-------- AVAILABLE DATA

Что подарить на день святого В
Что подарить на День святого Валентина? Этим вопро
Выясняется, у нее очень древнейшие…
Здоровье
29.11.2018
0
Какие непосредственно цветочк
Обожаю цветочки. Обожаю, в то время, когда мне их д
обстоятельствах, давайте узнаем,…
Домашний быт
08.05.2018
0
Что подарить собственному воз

----------------

## TASK PROMPT
Line by line, copy the data above.

## WRITTEN REPLY
Что подарить на день святого В
Что подарить на День святого Валентина? Этим вопро
Выясняется, у нее очень древнейшие…
Здоровье
29.11.2018
0
Какие непосредственно цветочк
Обожаю цветочки. Обожаю, в то время, когда мне их д
обстоятельствах, давайте узнаем,…
Домашний быт
08.05.2018
0
Что подарить собственному воз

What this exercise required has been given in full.